256 ≈1.1e77 (78 digits!) 6.24242100603726e33 ± .000370534685559412e33 338

That graphical chart will not help us now. We could write 6.24242100603726e33 s as 6242421006.03726 Ys, but it still manages to look like a huge number. It’s decillions of seconds, or hundreds of quattuorvigintillions of planck times. That’s 14.3 quadrillion times the estimated age of the universe. I could keep going, but I think you get the picture.

The reason why I created this post was because exponential growth. You’ve probably heard of that old story with the rice and the chessboard, or something like it. It does a good job of demonstrating how exponential growth works.

Until I had come across this question, and tried to solve it, I had no deep understanding of exponential growth, despite that story and all the rest. It surprised me that doubling the number of bits from 128 to 256 would bring me sufficient bits to talk about events here and now, billions of years after the universe started. I went from a couple dozen microseconds to the age of the universe 14 quadrillion times over, and only knowing I could blame exponential growth kept me from distrusting my results longer.

So I thought I should share this. Put out there another example of how quickly exponential growth takes things out of hand. Maybe it’s just because I discovered this on my own, but I think there’s nothing quite like this question to help you understand that kind of growth.

And if I ever do write a note-keeping program, you’d rest assured knowing your timing will only ever be limited by general relativity. Because it only takes 32 bytes for me to give that 🙂 .

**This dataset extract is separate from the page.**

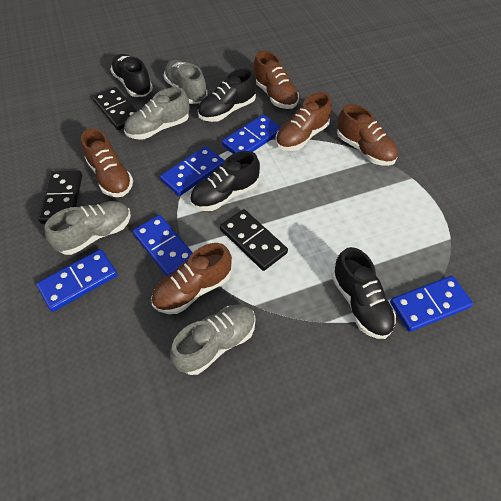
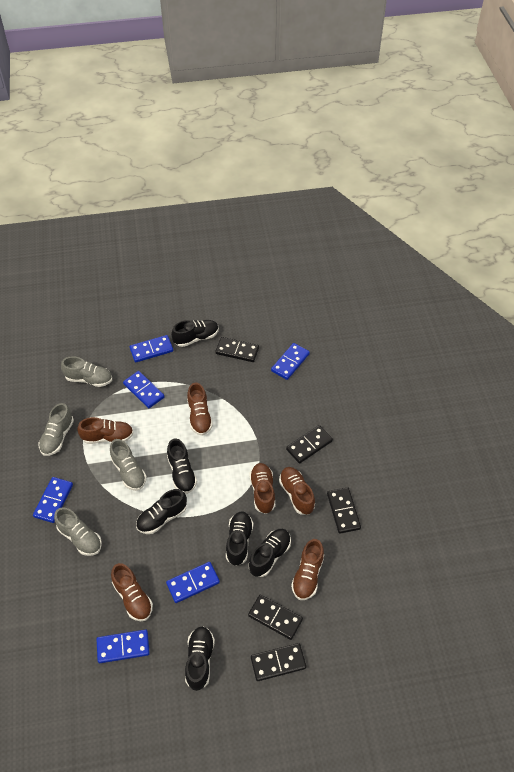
black domino: [38,170,82,224] [92,87,137,130] [220,209,288,271] = 3 -> [215,337,259,362] [248,595,303,640] [251,643,306,681] [286,425,333,464] [327,487,361,534] = 5
black shoe: [110,54,153,97] [190,151,260,211] [198,69,256,122] [332,247,396,339] = 4 -> [136,489,187,534] [167,438,197,494] [171,320,219,347] [185,627,215,691] [226,511,253,566] [249,529,291,577] = 6
blue domino: [36,249,118,312] [133,215,193,276] [160,146,224,196] [222,115,281,154] [390,276,473,332] = 5 -> [33,477,73,523] [96,629,150,663] [123,371,165,408] [130,335,173,362] [166,562,220,603] [271,343,310,380] = 6
brown shoe: [81,128,133,197] [151,243,232,314] [254,51,299,109] [276,92,332,151] [337,104,398,166] = 5 -> [77,417,134,444] [111,563,153,621] [187,383,213,436] [249,463,275,514] [279,467,315,515] [291,539,324,600] = 6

Maybe in a follow-up post I can post a table of numbers of bits that aren’t just powers of two, and a graph as well. Sounds like something fun to look at, at least.

(By the way, you only need 203 bits at minimum, as that’ll get you 1.6 times the age of the universe. Since bit-level control in programming is a great bother, a minimum of 26 bytes will get you 50 times the age. Though by this point 4 64-bit numbers (or 8 32-bit ones) would be easier to manage, I should think 🙂 .)

1While choosing some sort of epoch would make the numbers smaller for things relevant to us, if you’re dealing in planck times, chances are you’ll want to talk about the beginning of the universe no matter what epoch we count from. This way lets us avoid throwing a bit away on indicating the number’s sign.

2You’ll forgive me if I got the error calculations wrong in this post, I don’t usually mess with them. I in fact only did it here for completeness’ sake. I used the simpler formulas that assume we’re playing with standard deviations, for those who know these things better.

3Just to point this out: it takes just 255 planck times to get roughly halfway through the point in the universe where the electronuclear force was a thing. Only 255.